Below follow some of the questions recently sent to Jeffrey Bishop, Executive Director of the Port of Coos Bay by Citizens for no LNG.
3) Thirty three LNG import terminals have been approved already in North America. Some of these terminals that have been built have been unable to get supply contracts. If Jordan Cove was to be approved by FERC and built but they were forced to shut down or never operate due to market conditions (i.e. they filed bankruptcy, dissolved, etc), who then would pay the payments on the tugs, the slip dock, the dredging of the access channel, the property, etc, since these are to be owned and/or controlled by the Port? (Emphasis mine)
4) I understood that even though APM terminal is not coming for a least 5 years and possibly not at all, we are still going to pursue the bay dredging project.
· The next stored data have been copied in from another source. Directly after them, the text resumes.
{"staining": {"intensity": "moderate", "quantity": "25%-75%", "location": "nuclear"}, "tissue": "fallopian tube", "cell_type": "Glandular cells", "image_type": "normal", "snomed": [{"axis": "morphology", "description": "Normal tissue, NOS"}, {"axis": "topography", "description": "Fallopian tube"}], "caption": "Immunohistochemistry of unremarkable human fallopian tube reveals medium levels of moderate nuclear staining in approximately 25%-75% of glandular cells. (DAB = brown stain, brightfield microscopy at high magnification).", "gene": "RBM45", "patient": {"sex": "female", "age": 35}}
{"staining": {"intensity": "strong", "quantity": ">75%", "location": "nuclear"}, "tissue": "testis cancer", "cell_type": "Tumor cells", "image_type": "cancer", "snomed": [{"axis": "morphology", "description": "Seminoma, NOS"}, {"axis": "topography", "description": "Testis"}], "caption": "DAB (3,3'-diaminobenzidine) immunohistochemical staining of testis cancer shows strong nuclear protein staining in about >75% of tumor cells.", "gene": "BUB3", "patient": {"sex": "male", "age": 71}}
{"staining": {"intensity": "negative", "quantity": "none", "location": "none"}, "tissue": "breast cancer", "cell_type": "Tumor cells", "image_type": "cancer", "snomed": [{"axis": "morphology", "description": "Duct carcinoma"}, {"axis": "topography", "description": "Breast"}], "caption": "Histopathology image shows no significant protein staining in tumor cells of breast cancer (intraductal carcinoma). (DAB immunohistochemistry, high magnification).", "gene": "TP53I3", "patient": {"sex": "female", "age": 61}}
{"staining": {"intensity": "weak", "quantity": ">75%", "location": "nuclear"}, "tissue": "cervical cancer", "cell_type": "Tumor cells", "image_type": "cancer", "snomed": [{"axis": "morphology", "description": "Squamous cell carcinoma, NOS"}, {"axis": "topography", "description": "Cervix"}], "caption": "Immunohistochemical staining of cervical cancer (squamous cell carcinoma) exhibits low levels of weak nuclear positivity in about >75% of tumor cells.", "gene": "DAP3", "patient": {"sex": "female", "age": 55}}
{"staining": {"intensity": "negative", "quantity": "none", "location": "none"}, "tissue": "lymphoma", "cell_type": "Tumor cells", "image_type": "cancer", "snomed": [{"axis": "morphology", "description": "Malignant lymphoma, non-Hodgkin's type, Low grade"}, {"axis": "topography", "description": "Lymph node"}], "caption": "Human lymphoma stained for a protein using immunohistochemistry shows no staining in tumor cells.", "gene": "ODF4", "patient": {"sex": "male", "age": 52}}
This is at the request of APM? Do we have a signed agreement with APM terminals? Can I get a copy of this agreement? Who is paying for the proposed dredging?
5) I thought I heard you say that the dredging would also benefit Jordan Cove in that you could work harbor disruptions so that they would not be so impacting to other bay users. Correct?
6) I am still rather confused as to how the dredging project can go forward without the agreements in place that are required of the legislature before bonds are to be sold? I am also still rather confused as why the Port approved over a million dollars in September to begin working on the bay dredging project without these agreements in place first? Doesn’t this put our Port at an extreme liability?
It should be noted that of the 33 LNG terminals approved by FERC much of the land was acquired by eminent domain for both the terminal and the supporting pipeline from property owners. Eminent domain was used to secure property even in the terminals that have been moth balled… those people lost their property for nothing.